A complete Microbiome System should produce:

  • quality control summaries
  • validated sequencing inputs
  • ASV or OTU feature tables
  • taxonomy tables
  • sample metadata checks
  • alpha diversity summaries
  • beta diversity and ordination outputs
  • community structure results
  • differential abundance results
  • ecological interpretation summaries
  • reproducible analytical reports

Status

Active build

The Microbiome System serves as the reference implementation for ecological and community-based analysis within the Omics Systems Architecture.


Live Build

https://microbiome.complexdatainsights.com


Key Takeaway

The Microbiome System illustrates the Omics Systems approach to microbial community analysis.

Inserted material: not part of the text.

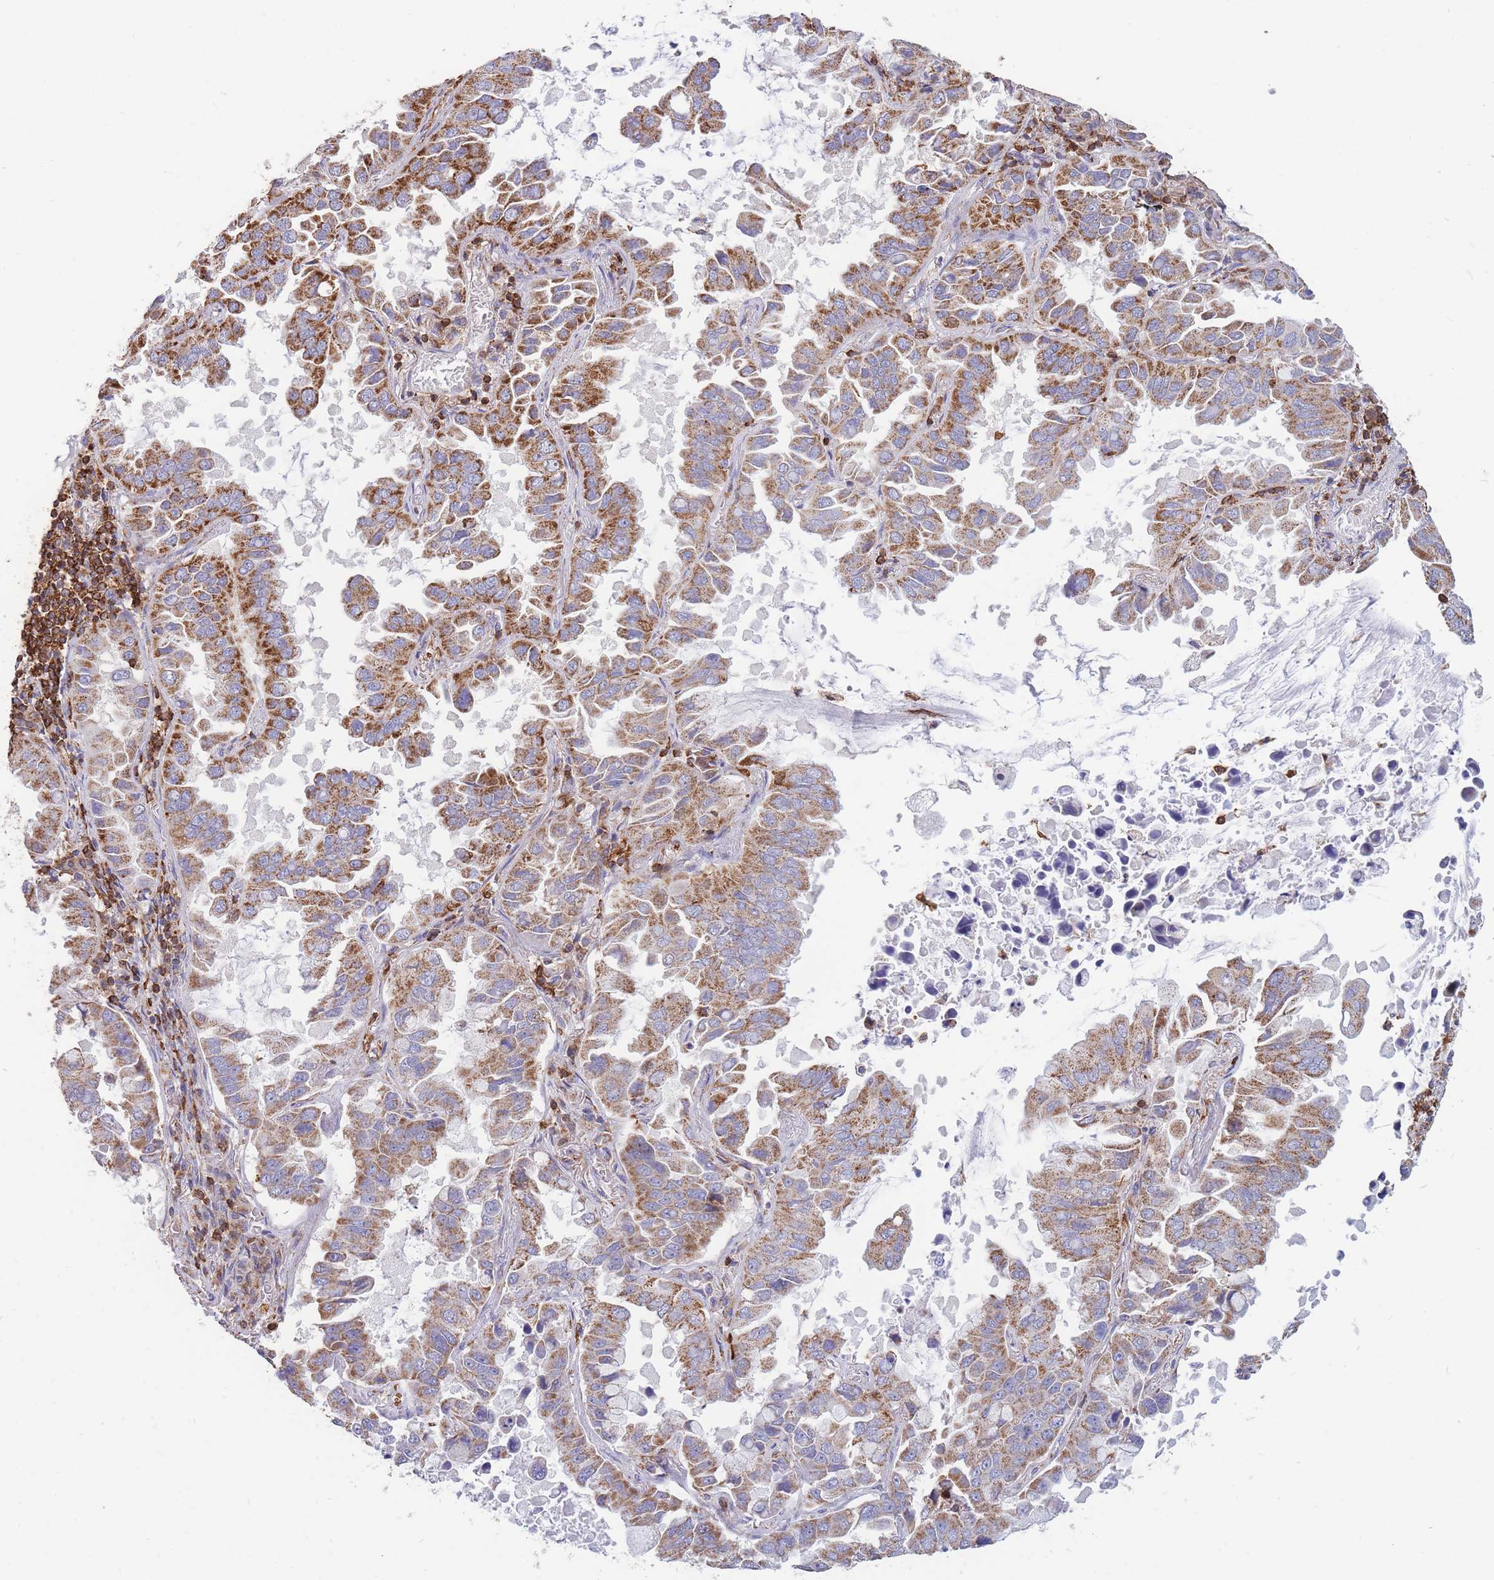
{"staining": {"intensity": "moderate", "quantity": ">75%", "location": "cytoplasmic/membranous"}, "tissue": "lung cancer", "cell_type": "Tumor cells", "image_type": "cancer", "snomed": [{"axis": "morphology", "description": "Adenocarcinoma, NOS"}, {"axis": "topography", "description": "Lung"}], "caption": "About >75% of tumor cells in adenocarcinoma (lung) reveal moderate cytoplasmic/membranous protein staining as visualized by brown immunohistochemical staining.", "gene": "MRPL54", "patient": {"sex": "male", "age": 64}}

Rather than treating sequence processing, diversity analysis, community structure assessment, ecological interpretation, and reporting as separate activities, the system connects them into a unified analytical framework.

The result is a workflow that links:

microbial sequencing data
      ↓
ecological evidence
      ↓
biological interpretation
      ↓
reproducible reporting

in a transparent, reproducible, and scientifically defensible manner.